The officer, added the Rabbi, was Druze.
Rabbi Weingroth wasn't the only Jewish visitor to complain about absurd restrictions Sunday. In a Facebook post, the Temple Mount Institute said that Jews who visited the Mount were told they could not bring bottles of water with them – for fear that they might drink the water and make a blessing first, as religious Jews do.
“The temperature in Jerusalem today was 77° Fahrenheit,” the Institute said in its posting. “Jews were forbidden by the police to bring bottles of drinking water with them onto the Temple Mount. The police provided no explanation for the blatant violation of a person's most basic right to drink water on a blazing hot day, but, based on past precedent, the police 'reasoning' is that an observant Jew must make a blessing before drinking water, and the police have been tasked with the enforcement of the illegal ban of Jewish prayer (or blessing) on the Temple Mount.
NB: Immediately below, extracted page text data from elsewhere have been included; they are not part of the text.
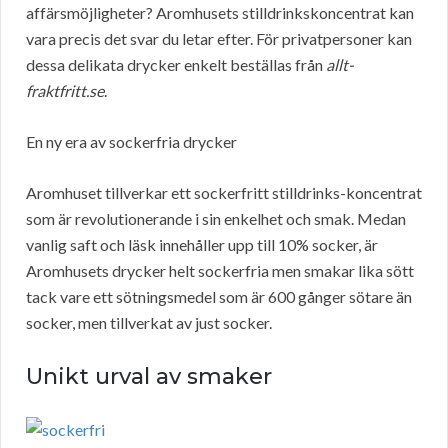
affärsmöjligheter? Aromhusets stilldrinkskoncentrat kan
vara precis det svar du letar efter. För privatpersoner kan
dessa delikata drycker enkelt beställas från
allt-
fraktfritt.se
.
En ny era av sockerfria drycker
Aromhuset tillverkar ett sockerfritt stilldrinks-koncentrat
som är revolutionerande i sin enkelhet och smak. Medan
vanlig saft och läsk innehåller upp till 10% socker, är
Aromhusets drycker helt sockerfria men smakar lika sött
tack vare ett sötningsmedel som är 600 gånger sötare än
socker, men tillverkat av just socker.
Unikt urval av smaker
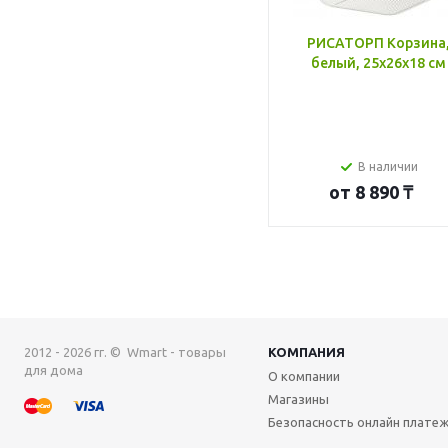
РИСАТОРП Корзина
белый, 25x26x18 см
В наличии
от
8 890 ₸
2012 - 2026 гг. © Wmart - товары
КОМПАНИЯ
для дома
О компании
Магазины
Безопасность онлайн плате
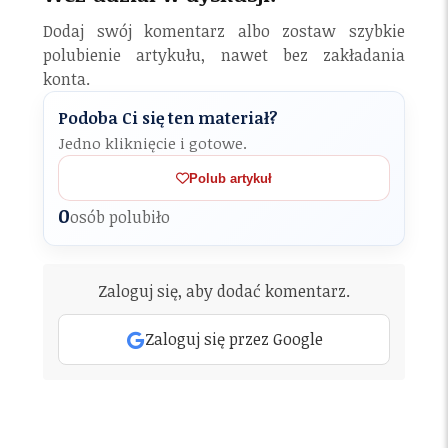
Dodaj swój komentarz albo zostaw szybkie
polubienie artykułu, nawet bez zakładania
konta.
Podoba Ci się ten materiał?
Jedno kliknięcie i gotowe.
Polub artykuł
0
osób polubiło
Zaloguj się, aby dodać komentarz.
Zaloguj się przez Google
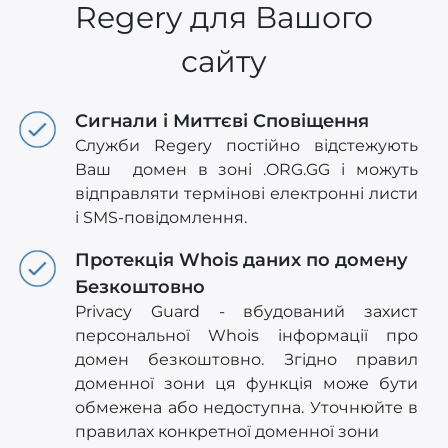
Regery для Вашого
сайту
Сигнали і Миттєві Сповіщення
Служби Regery постійно відстежують
Ваш домен в зоні .ORG.GG і можуть
відправляти термінові електронні листи
і SMS-повідомлення.
Протекція Whois даних по домену
Безкоштовно
Privacy Guard - вбудований захист
персональної Whois інформації про
домен безкоштовно. Згідно правил
доменної зони ця функція може бути
обмежена або недоступна. Уточнюйте в
правилах конкретної доменної зони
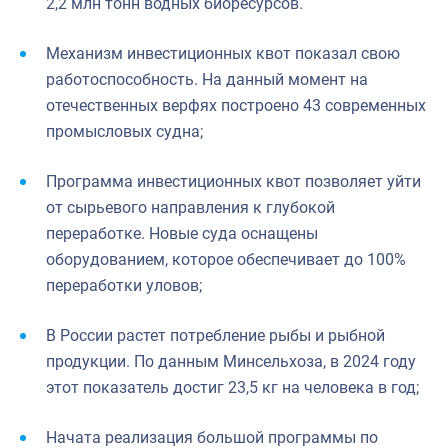
2,2 млн тонн водных биоресурсов.
Механизм инвестиционных квот показал свою
работоспособность. На данный момент на
отечественных верфях построено 43 современных
промысловых судна;
Программа инвестиционных квот позволяет уйти
от сырьевого направления к глубокой
переработке. Новые суда оснащены
оборудованием, которое обеспечивает до 100%
переработки уловов;
В России растет потребление рыбы и рыбной
продукции. По данным Минсельхоза, в 2024 году
этот показатель достиг 23,5 кг на человека в год;
Начата реализация большой программы по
“Who will take responsibility if a Jew, G-d forbid, drops dead of heat stroke on the Temple Mount? The police? The Waqf? The Prime Minister of Israel? The King of Jordan? Have the police lost their last ounce of reason? Of humanity?
“Apparently not,” said the Institute. “Recent photos of a police tour of the Temple Mount show many of the officers armed with their own personal water bottles. At least they care about the well being of their own, if not of the citizens with whose protection they have been charged.”